Pedersen urged customers to take an interest in, and thoroughly examine their statements as well as understand what service their medical schemes were being charged for. “We received more than 1,500 calls from whistle-blowers alerting us of potential fraudulent, wasteful, or abusive conduct committed against medical aid funds. This is important, as ultimately the customer pays for the fraud, waste, and abuse or any increasing costs through high annual increases of the premiums,” Pedersen said.

“It is a pity that as long as a medical scheme continues to pay, patients never ask whether the physiotherapist or dietician at the hospital was actually a necessary expense to incur or if the pharmacist has dispensed the generic but claimed for the more expensive original, or if your medical scheme also paid for that pathology account you keep getting in the mail,” he said.

Fraud, waste, and abuse were defined as intentional deception or misrepresentation that a person knew to be false or did not believe to be true, misreporting data to increase payments, paying kickbacks to providers for referring patients for specific services or to certain entities, or stealing providers’ or patients’ identities.

The report says Medscheme administers both open and closed medical schemes. The company’s data analytical capabilities enabled it to not only provide strong end to end health administration and managed care, but also to deal with fraud. The software detected irregular claims and ensured only valid healthcare claims were paid to healthcare providers and facilities.

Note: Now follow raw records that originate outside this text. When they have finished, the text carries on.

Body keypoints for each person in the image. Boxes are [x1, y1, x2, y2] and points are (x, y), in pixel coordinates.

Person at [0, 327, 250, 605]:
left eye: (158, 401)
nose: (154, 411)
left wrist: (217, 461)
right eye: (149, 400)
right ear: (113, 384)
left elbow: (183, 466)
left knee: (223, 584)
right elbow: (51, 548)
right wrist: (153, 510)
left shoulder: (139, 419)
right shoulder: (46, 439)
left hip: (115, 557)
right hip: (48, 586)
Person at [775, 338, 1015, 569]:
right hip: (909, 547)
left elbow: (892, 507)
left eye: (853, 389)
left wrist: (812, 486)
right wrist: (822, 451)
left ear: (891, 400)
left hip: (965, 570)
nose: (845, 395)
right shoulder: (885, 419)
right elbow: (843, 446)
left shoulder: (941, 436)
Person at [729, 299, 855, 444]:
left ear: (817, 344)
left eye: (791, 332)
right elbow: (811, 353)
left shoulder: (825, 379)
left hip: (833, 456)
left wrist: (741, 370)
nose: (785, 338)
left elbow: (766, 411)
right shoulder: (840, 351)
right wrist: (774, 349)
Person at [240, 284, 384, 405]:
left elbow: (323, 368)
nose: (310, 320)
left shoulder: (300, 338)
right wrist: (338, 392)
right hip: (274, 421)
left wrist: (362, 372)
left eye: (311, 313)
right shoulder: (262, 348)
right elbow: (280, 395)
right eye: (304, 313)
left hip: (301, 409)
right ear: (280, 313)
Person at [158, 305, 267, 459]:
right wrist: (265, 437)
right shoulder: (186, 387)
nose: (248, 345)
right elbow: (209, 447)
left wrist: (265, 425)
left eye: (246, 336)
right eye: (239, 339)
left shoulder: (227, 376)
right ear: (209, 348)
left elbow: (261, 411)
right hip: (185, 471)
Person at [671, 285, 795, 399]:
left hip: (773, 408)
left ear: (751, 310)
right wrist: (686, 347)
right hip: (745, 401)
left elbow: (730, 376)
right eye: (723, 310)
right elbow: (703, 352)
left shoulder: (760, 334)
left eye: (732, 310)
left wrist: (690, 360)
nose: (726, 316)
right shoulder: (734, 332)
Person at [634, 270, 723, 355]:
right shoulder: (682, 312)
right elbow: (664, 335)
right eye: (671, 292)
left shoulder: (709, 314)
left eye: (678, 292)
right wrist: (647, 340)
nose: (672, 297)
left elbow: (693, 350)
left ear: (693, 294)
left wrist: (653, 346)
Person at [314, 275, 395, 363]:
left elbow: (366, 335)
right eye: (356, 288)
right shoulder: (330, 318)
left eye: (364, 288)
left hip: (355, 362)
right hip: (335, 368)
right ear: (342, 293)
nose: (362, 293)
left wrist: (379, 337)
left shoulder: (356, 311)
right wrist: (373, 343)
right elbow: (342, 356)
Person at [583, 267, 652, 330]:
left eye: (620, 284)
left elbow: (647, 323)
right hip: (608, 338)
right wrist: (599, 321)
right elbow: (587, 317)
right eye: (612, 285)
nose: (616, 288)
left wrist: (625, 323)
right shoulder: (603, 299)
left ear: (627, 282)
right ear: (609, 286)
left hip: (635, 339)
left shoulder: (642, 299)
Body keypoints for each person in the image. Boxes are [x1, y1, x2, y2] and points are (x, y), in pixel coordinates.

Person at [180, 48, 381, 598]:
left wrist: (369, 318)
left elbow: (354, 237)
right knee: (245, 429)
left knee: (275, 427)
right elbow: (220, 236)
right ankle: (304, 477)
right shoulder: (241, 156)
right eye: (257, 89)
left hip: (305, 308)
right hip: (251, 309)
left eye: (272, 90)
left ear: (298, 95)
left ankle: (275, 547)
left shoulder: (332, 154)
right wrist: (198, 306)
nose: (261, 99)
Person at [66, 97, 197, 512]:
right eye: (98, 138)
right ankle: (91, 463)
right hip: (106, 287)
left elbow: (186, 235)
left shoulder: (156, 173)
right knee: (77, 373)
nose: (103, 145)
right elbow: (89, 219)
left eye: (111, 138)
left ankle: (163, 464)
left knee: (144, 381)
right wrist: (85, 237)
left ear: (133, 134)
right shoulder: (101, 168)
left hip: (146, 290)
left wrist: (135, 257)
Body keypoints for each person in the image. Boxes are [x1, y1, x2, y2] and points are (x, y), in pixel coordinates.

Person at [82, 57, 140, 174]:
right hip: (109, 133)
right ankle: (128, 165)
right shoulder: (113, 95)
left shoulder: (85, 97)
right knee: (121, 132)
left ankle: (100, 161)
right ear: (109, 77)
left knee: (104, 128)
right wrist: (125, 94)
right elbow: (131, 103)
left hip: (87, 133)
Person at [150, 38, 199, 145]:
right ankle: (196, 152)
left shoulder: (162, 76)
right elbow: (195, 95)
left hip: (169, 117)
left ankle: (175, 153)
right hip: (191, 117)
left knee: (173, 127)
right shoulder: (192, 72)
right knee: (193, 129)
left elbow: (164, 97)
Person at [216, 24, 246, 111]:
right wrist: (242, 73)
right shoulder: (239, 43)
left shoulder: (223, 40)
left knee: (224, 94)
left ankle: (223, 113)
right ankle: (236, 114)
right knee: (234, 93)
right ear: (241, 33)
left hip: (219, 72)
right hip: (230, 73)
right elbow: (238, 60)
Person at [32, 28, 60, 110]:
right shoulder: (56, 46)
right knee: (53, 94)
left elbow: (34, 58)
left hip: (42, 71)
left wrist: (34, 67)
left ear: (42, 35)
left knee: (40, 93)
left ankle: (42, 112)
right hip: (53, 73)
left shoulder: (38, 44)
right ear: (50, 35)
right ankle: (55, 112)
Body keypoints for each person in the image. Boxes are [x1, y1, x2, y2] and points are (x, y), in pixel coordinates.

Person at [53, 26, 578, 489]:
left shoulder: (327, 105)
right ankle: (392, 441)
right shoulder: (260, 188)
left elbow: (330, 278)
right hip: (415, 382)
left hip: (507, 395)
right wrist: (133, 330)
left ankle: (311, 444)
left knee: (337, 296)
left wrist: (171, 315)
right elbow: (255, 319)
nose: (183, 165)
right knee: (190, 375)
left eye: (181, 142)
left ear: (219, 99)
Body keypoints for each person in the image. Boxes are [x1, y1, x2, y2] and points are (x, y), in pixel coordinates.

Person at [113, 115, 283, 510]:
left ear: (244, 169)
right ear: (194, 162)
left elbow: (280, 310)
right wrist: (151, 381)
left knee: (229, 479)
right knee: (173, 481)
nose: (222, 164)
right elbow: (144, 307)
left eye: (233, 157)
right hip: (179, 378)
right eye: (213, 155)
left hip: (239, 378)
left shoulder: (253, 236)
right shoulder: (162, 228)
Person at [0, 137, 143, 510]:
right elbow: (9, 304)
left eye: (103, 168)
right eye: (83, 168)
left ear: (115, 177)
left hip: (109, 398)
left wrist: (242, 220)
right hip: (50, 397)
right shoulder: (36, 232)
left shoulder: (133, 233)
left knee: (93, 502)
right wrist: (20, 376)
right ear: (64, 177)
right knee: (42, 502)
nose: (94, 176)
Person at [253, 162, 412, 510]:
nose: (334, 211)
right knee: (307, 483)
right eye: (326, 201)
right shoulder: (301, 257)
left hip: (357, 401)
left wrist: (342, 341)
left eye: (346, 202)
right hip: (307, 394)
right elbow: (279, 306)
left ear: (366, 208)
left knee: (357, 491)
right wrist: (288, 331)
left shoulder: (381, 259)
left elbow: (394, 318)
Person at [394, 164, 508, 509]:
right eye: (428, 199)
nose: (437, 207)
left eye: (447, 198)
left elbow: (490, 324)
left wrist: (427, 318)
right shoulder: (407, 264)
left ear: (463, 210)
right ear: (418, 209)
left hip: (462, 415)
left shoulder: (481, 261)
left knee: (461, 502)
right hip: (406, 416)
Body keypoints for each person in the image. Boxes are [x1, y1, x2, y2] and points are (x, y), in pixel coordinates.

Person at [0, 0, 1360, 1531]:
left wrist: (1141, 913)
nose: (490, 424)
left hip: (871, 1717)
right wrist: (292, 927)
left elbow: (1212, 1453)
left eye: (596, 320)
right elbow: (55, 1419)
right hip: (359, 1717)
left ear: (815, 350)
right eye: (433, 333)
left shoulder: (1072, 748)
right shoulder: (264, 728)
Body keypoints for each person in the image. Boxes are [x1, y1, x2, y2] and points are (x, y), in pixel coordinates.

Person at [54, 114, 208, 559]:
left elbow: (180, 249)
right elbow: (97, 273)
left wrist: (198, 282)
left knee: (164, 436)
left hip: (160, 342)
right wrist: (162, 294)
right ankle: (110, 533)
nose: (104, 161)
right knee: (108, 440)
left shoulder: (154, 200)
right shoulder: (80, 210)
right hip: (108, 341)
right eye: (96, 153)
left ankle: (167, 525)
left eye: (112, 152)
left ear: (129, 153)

With 13 forensic clients and over 1.8m lives on a single analytical platform, Medscheme enjoyed strong insight into the claiming patterns and behaviour of any healthcare provider, pharmacy, or hospital in the country, Pedersen said.

According to the Board of Healthcare Funders, it was estimated that at least 10% to 15% of all claims were fraudulent, abusive, or wasteful in nature, a substantial expense in a R150bn industry.

According to the report, Pedersen urged members of medical aid schemes to help ensure that they did not become victims of medical aid fraud, waste and abuse by: treating the medical aid number like a credit card. Never give it out over the phone unless you initiated the call. If the card is lost or stolen, report it immediately to the scheme; not to accept free medical services or equipment in exchange for a medical aid number. Unscrupulous companies or individuals could use this number to bill for services or products you did not receive; review medical aid statements closely and keep a watch for services paid for but never received; and if one suspects fraud, report it immediately.

“Every person who pays for healthcare benefits, every business that pays higher insurance costs to cover their employees, and everyone who pays medical aid is a victim,” Pedersen is quoted in the report as saying.